■ **What needs to be done**
From the records below, extract the lines running from the one containing "as value=292 unit=°F." through the one containing "It reads 500 (rpm)", inclusive, and reproduce them verbatim.

• • • •

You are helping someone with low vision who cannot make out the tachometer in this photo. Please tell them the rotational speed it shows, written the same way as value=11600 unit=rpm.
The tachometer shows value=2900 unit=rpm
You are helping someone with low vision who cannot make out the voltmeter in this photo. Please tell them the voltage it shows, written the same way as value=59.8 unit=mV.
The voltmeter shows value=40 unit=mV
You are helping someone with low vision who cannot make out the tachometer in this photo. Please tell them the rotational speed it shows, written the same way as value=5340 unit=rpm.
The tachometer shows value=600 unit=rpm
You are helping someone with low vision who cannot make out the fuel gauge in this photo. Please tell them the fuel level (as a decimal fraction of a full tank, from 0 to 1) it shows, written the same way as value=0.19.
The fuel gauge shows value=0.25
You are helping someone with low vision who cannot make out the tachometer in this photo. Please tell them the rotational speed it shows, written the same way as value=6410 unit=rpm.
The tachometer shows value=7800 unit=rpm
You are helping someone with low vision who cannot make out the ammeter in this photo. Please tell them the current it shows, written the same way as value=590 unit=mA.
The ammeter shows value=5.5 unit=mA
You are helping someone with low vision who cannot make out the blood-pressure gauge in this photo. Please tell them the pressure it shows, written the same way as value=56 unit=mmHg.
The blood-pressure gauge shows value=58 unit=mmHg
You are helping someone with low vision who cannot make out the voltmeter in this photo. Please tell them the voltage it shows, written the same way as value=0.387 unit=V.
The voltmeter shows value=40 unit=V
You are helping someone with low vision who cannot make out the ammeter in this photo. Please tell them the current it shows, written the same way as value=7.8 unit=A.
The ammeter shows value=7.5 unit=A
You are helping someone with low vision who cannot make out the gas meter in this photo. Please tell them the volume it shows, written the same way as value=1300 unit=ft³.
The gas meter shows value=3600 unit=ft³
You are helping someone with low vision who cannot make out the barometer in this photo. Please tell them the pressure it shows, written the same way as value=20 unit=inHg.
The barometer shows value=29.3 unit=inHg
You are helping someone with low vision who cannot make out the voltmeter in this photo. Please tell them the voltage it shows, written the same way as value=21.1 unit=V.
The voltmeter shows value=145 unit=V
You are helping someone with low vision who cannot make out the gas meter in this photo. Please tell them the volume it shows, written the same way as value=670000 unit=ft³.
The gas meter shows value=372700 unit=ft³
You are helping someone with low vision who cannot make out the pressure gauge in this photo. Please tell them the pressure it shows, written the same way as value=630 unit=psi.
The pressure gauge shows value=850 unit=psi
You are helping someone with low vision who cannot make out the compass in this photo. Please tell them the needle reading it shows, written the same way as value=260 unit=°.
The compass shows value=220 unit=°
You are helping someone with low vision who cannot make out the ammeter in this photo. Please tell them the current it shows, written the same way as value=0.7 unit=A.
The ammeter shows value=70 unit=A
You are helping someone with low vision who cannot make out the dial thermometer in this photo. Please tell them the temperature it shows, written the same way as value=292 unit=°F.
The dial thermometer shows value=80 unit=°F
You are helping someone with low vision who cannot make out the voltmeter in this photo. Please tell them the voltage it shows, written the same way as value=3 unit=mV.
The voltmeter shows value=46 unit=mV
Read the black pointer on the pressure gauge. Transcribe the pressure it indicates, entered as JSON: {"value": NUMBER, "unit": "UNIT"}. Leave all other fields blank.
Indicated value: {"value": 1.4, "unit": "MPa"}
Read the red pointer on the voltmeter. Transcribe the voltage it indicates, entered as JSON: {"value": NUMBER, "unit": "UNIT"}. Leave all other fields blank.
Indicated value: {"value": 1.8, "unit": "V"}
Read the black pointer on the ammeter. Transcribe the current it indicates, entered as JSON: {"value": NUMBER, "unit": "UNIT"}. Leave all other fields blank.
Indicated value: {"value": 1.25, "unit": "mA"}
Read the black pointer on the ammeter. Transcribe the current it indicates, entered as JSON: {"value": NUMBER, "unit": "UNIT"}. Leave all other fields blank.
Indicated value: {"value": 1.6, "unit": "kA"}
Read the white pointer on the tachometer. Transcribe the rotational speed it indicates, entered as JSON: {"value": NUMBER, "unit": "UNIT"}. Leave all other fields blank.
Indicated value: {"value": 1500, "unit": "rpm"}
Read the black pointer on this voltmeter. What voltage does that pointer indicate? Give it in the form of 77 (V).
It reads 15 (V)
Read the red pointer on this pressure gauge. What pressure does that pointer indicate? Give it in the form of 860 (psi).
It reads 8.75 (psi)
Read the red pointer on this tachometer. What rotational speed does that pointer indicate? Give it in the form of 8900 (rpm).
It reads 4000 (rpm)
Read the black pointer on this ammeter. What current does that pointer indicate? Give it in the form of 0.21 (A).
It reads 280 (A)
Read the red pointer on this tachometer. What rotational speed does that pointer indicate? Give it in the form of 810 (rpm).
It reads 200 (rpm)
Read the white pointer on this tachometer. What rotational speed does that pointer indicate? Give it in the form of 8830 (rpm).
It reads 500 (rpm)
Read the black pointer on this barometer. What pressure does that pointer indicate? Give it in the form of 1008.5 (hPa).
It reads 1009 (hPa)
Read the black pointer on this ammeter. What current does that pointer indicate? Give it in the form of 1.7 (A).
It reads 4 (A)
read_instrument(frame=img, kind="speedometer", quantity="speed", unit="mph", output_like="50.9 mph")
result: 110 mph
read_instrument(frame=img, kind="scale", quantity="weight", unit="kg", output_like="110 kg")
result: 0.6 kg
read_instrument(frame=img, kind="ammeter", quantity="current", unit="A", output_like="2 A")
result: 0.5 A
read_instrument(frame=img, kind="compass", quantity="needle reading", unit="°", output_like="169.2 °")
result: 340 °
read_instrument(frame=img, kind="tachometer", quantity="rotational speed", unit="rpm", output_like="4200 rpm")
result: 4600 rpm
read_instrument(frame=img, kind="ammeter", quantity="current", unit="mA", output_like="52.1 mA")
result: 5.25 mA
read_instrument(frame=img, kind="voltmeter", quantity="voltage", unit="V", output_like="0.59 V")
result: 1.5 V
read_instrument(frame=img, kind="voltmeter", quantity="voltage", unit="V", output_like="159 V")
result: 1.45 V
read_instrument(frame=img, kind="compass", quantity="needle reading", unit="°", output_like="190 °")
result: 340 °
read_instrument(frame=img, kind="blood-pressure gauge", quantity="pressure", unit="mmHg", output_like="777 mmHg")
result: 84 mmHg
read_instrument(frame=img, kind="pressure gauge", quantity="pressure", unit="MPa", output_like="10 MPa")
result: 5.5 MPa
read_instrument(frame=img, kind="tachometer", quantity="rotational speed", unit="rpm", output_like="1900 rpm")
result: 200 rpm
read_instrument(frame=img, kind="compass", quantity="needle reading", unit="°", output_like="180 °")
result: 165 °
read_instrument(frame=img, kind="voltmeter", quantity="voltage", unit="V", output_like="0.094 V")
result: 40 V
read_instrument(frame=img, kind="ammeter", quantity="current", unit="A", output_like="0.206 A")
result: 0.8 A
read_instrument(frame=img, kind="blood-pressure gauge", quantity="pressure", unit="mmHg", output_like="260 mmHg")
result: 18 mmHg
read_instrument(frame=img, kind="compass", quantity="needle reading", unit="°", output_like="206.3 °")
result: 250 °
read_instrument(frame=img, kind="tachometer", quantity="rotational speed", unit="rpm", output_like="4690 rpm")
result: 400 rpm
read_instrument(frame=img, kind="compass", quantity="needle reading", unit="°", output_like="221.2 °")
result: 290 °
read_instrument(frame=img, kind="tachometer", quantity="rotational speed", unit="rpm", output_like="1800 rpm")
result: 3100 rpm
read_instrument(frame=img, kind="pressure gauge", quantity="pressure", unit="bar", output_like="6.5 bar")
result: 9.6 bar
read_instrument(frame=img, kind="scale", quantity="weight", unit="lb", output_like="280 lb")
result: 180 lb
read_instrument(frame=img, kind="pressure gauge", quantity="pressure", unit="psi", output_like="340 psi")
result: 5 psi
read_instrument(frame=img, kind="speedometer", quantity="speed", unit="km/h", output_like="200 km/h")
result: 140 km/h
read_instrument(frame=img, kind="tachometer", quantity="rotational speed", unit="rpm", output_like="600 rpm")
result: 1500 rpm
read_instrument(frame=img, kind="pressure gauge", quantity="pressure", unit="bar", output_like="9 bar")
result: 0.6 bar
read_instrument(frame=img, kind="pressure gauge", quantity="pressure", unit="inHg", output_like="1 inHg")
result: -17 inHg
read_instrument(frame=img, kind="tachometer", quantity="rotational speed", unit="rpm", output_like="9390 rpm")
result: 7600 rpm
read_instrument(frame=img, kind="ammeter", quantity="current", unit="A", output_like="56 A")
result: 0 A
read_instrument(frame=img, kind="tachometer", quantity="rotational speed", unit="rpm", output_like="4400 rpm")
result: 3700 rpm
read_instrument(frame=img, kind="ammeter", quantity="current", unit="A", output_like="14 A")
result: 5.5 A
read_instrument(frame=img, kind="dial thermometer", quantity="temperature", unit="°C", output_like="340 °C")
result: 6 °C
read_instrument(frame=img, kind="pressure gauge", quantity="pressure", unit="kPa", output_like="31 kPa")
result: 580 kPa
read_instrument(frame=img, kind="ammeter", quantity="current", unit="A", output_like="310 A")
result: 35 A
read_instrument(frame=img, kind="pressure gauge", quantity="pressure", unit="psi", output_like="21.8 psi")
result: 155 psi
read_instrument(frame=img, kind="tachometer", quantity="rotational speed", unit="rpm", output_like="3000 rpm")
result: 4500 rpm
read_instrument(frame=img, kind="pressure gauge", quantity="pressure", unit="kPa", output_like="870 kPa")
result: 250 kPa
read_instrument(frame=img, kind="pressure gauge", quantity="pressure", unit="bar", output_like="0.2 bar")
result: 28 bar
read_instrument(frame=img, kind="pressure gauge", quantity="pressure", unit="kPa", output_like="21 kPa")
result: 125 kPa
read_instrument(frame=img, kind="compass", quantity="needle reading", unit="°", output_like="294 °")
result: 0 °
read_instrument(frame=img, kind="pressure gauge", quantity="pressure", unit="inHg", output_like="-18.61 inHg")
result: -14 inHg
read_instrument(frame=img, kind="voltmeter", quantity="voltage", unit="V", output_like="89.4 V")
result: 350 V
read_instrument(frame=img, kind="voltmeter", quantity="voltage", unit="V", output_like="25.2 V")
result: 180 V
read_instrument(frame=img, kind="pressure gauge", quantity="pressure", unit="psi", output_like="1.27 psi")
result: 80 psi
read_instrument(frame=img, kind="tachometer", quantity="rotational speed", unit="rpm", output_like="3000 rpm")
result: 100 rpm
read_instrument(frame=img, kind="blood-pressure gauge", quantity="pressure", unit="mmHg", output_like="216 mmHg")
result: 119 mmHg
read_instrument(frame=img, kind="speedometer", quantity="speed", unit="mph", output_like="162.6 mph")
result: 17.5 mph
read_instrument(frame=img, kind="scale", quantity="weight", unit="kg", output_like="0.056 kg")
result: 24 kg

• • • •

■ **Solution**
You are helping someone with low vision who cannot make out the dial thermometer in this photo. Please tell them the temperature it shows, written the same way as value=292 unit=°F.
The dial thermometer shows value=80 unit=°F
You are helping someone with low vision who cannot make out the voltmeter in this photo. Please tell them the voltage it shows, written the same way as value=3 unit=mV.
The voltmeter shows value=46 unit=mV
Read the black pointer on the pressure gauge. Transcribe the pressure it indicates, entered as JSON: {"value": NUMBER, "unit": "UNIT"}. Leave all other fields blank.
Indicated value: {"value": 1.4, "unit": "MPa"}
Read the red pointer on the voltmeter. Transcribe the voltage it indicates, entered as JSON: {"value": NUMBER, "unit": "UNIT"}. Leave all other fields blank.
Indicated value: {"value": 1.8, "unit": "V"}
Read the black pointer on the ammeter. Transcribe the current it indicates, entered as JSON: {"value": NUMBER, "unit": "UNIT"}. Leave all other fields blank.
Indicated value: {"value": 1.25, "unit": "mA"}
Read the black pointer on the ammeter. Transcribe the current it indicates, entered as JSON: {"value": NUMBER, "unit": "UNIT"}. Leave all other fields blank.
Indicated value: {"value": 1.6, "unit": "kA"}
Read the white pointer on the tachometer. Transcribe the rotational speed it indicates, entered as JSON: {"value": NUMBER, "unit": "UNIT"}. Leave all other fields blank.
Indicated value: {"value": 1500, "unit": "rpm"}
Read the black pointer on this voltmeter. What voltage does that pointer indicate? Give it in the form of 77 (V).
It reads 15 (V)
Read the red pointer on this pressure gauge. What pressure does that pointer indicate? Give it in the form of 860 (psi).
It reads 8.75 (psi)
Read the red pointer on this tachometer. What rotational speed does that pointer indicate? Give it in the form of 8900 (rpm).
It reads 4000 (rpm)
Read the black pointer on this ammeter. What current does that pointer indicate? Give it in the form of 0.21 (A).
It reads 280 (A)
Read the red pointer on this tachometer. What rotational speed does that pointer indicate? Give it in the form of 810 (rpm).
It reads 200 (rpm)
Read the white pointer on this tachometer. What rotational speed does that pointer indicate? Give it in the form of 8830 (rpm).
It reads 500 (rpm)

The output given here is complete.